1. ¹Renal Division, Department of Medicine, Brigham and Women's Hospital, Harvard Medical School, Boston, Massachusetts, USA
2. ²Department of Biostatistics, Harvard School of Public Health, Boston, Massachusetts, USA
3. ³Department of Cardiology, Cincinnati Children's Hospital Medical Center, University of Cincinnati College of Medicine, Cincinnati, Ohio, USA
4. ⁴Department of Nephrology and Hypertension, Cincinnati Children's Hospital Medical Center, University of Cincinnati College of Medicine, Cincinnati, Ohio, USA

Correspondence: WK Han, Division of Nephrology, Thomas Jefferson University, 833 Chestnut Street, Suite 700, Philadelphia, Pennsylvania 19107, USA. E-mail: won.han@jefferson.edu

Received 28 March 2007; Revised 26 July 2007; Accepted 8 October 2007; Published online 5 December 2007.

Abstract

A change in the serum creatinine is not sensitive for an early diagnosis of acute kidney injury.

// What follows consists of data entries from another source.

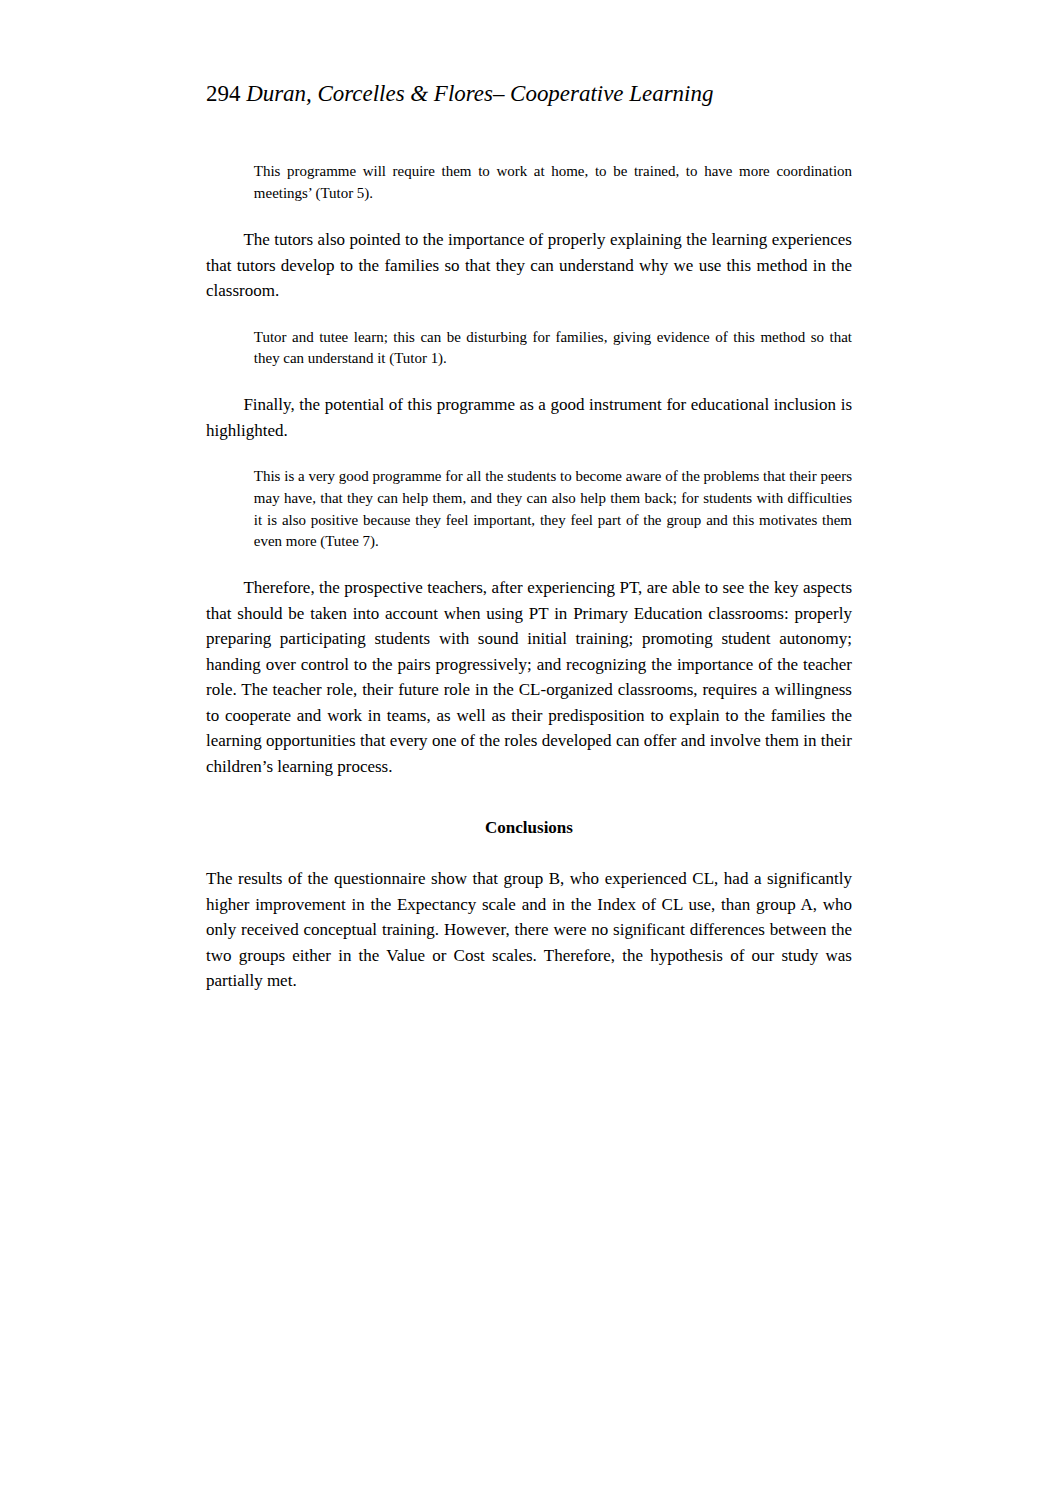294 Duran, Corcelles & Flores– Cooperative Learning
This programme will require them to work at home, to be trained, to have more coordination meetings’ (Tutor 5).
The tutors also pointed to the importance of properly explaining the learning experiences that tutors develop to the families so that they can understand why we use this method in the classroom.
Tutor and tutee learn; this can be disturbing for families, giving evidence of this method so that they can understand it (Tutor 1).
Finally, the potential of this programme as a good instrument for educational inclusion is highlighted.
This is a very good programme for all the students to become aware of the problems that their peers may have, that they can help them, and they can also help them back; for students with difficulties it is also positive because they feel important, they feel part of the group and this motivates them even more (Tutee 7).
Therefore, the prospective teachers, after experiencing PT, are able to see the key aspects that should be taken into account when using PT in Primary Education classrooms: properly preparing participating students with sound initial training; promoting student autonomy; handing over control to the pairs progressively; and recognizing the importance of the teacher role. The teacher role, their future role in the CL-organized classrooms, requires a willingness to cooperate and work in teams, as well as their predisposition to explain to the families the learning opportunities that every one of the roles developed can offer and involve them in their children’s learning process.
Conclusions
The results of the questionnaire show that group B, who experienced CL, had a significantly higher improvement in the Expectancy scale and in the Index of CL use, than group A, who only received conceptual training. However, there were no significant differences between the two groups either in the Value or Cost scales. Therefore, the hypothesis of our study was partially met.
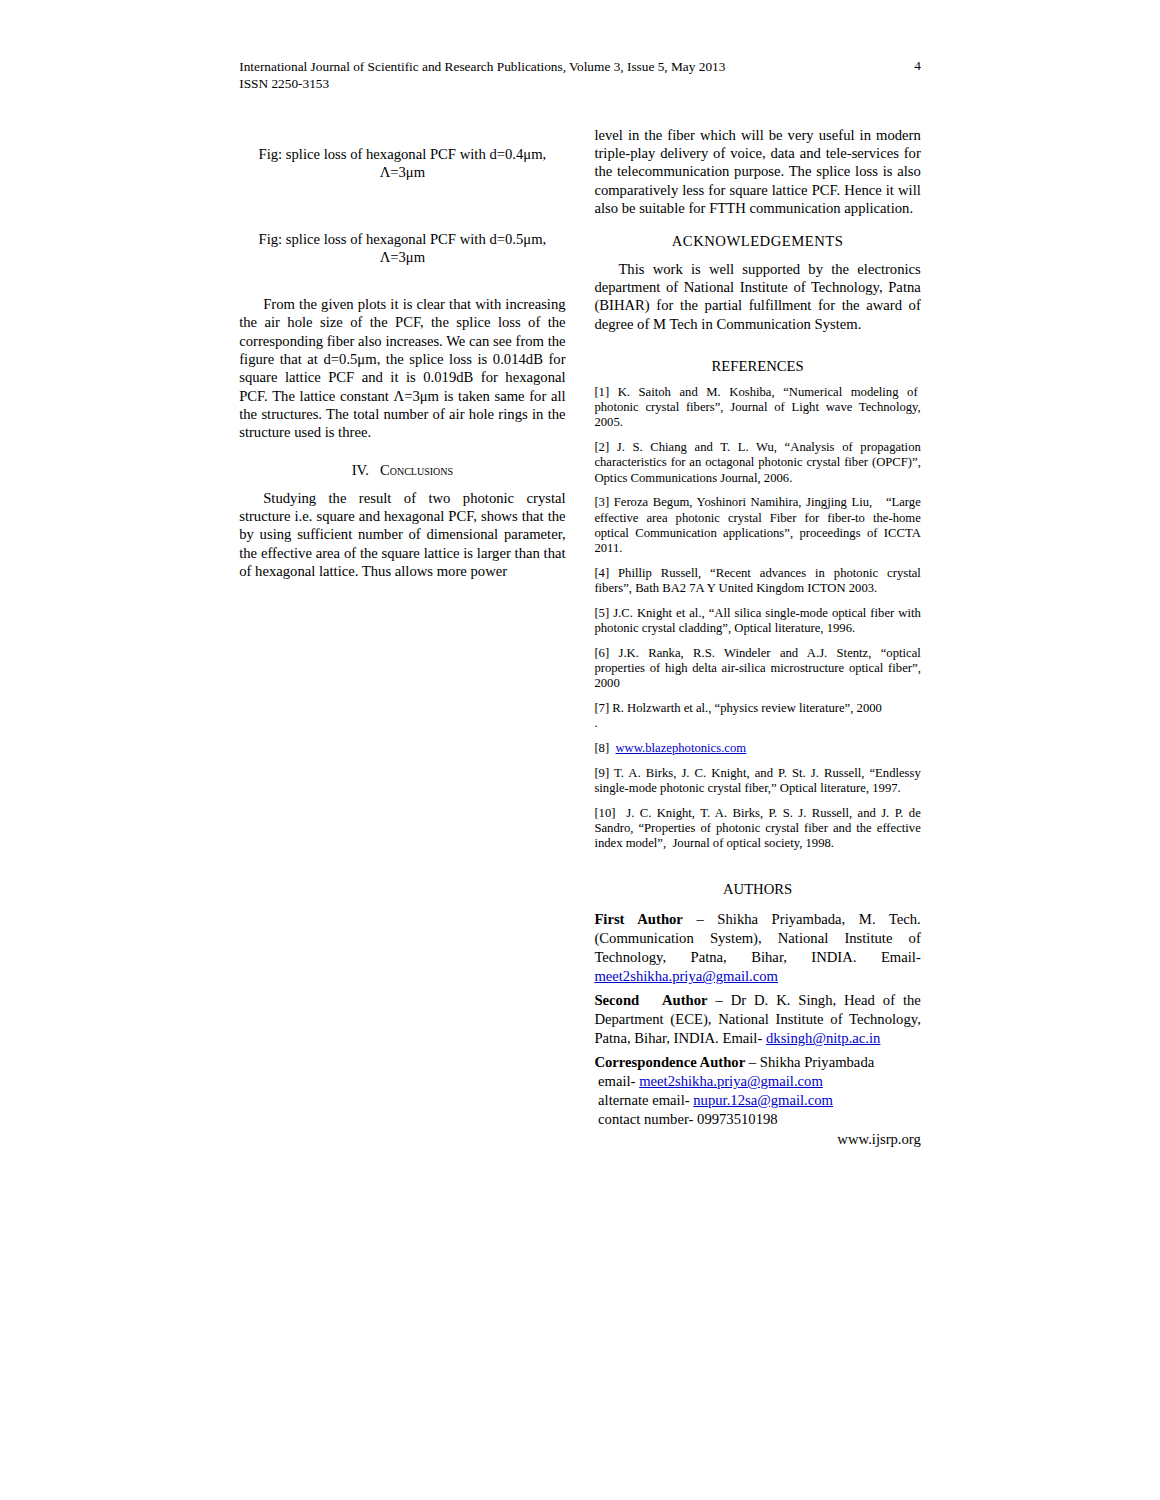International Journal of Scientific and Research Publications, Volume 3, Issue 5, May 2013
ISSN 2250-3153
4
Fig: splice loss of hexagonal PCF with d=0.4μm, Λ=3μm
Fig: splice loss of hexagonal PCF with d=0.5μm, Λ=3μm
From the given plots it is clear that with increasing the air hole size of the PCF, the splice loss of the corresponding fiber also increases. We can see from the figure that at d=0.5μm, the splice loss is 0.014dB for square lattice PCF and it is 0.019dB for hexagonal PCF. The lattice constant Λ=3μm is taken same for all the structures. The total number of air hole rings in the structure used is three.
IV. Conclusions
Studying the result of two photonic crystal structure i.e. square and hexagonal PCF, shows that the by using sufficient number of dimensional parameter, the effective area of the square lattice is larger than that of hexagonal lattice. Thus allows more power
level in the fiber which will be very useful in modern triple-play delivery of voice, data and tele-services for the telecommunication purpose. The splice loss is also comparatively less for square lattice PCF. Hence it will also be suitable for FTTH communication application.
ACKNOWLEDGEMENTS
This work is well supported by the electronics department of National Institute of Technology, Patna (BIHAR) for the partial fulfillment for the award of degree of M Tech in Communication System.
REFERENCES
[1] K. Saitoh and M. Koshiba, “Numerical modeling of photonic crystal fibers”, Journal of Light wave Technology, 2005.
[2] J. S. Chiang and T. L. Wu, “Analysis of propagation characteristics for an octagonal photonic crystal fiber (OPCF)”, Optics Communications Journal, 2006.
[3] Feroza Begum, Yoshinori Namihira, Jingjing Liu, “Large effective area photonic crystal Fiber for fiber-to the-home optical Communication applications”, proceedings of ICCTA 2011.
[4] Phillip Russell, “Recent advances in photonic crystal fibers”, Bath BA2 7A Y United Kingdom ICTON 2003.
[5] J.C. Knight et al., “All silica single-mode optical fiber with photonic crystal cladding”, Optical literature, 1996.
[6] J.K. Ranka, R.S. Windeler and A.J. Stentz, “optical properties of high delta air-silica microstructure optical fiber”, 2000
[7] R. Holzwarth et al., “physics review literature”, 2000
.
[8] www.blazephotonics.com
[9] T. A. Birks, J. C. Knight, and P. St. J. Russell, “Endlessy single-mode photonic crystal fiber,” Optical literature, 1997.
[10] J. C. Knight, T. A. Birks, P. S. J. Russell, and J. P. de Sandro, “Properties of photonic crystal fiber and the effective index model”, Journal of optical society, 1998.
AUTHORS
First Author – Shikha Priyambada, M. Tech. (Communication System), National Institute of Technology, Patna, Bihar, INDIA. Email- meet2shikha.priya@gmail.com
Second Author – Dr D. K. Singh, Head of the Department (ECE), National Institute of Technology, Patna, Bihar, INDIA. Email- dksingh@nitp.ac.in
Correspondence Author – Shikha Priyambada
email- meet2shikha.priya@gmail.com
alternate email- nupur.12sa@gmail.com
contact number- 09973510198
www.ijsrp.org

We evaluated urinary levels of matrix metalloproteinase-9 (MMP-9), N-acetyl--D-glucosaminidase (NAG), and kidney injury molecule-1 (KIM-1) as biomarkers for the detection of acute kidney injury. Urine samples were collected from 44 patients with various acute and chronic kidney diseases, and from 30 normal subjects in a cross-sectional study. A case–control study of children undergoing cardio-pulmonary bypass surgery included urine specimens from each of 20 patients without and with acute kidney injury. Injury was defined as a greater than 50% increase in the serum creatinine within the first 48 h after surgery. The biomarkers were normalized to the urinary creatinine concentration at 12, 24, and 36 h after surgery with the areas under the receiver-operating characteristic curve compared for performance. In the cross-sectional study, the area under the curve for MMP-9 was least sensitive followed by KIM-1 and NAG. Combining all three biomarkers achieved a perfect score diagnosing acute kidney injury. In the case–control study, KIM-1 was better than NAG at all time points, but combining both was no better than KIM-1 alone. Urinary MMP-9 was not a sensitive marker in the case–control study. Our results suggest that urinary biomarkers allow diagnosis of acute kidney injury earlier than a rise in serum creatinine.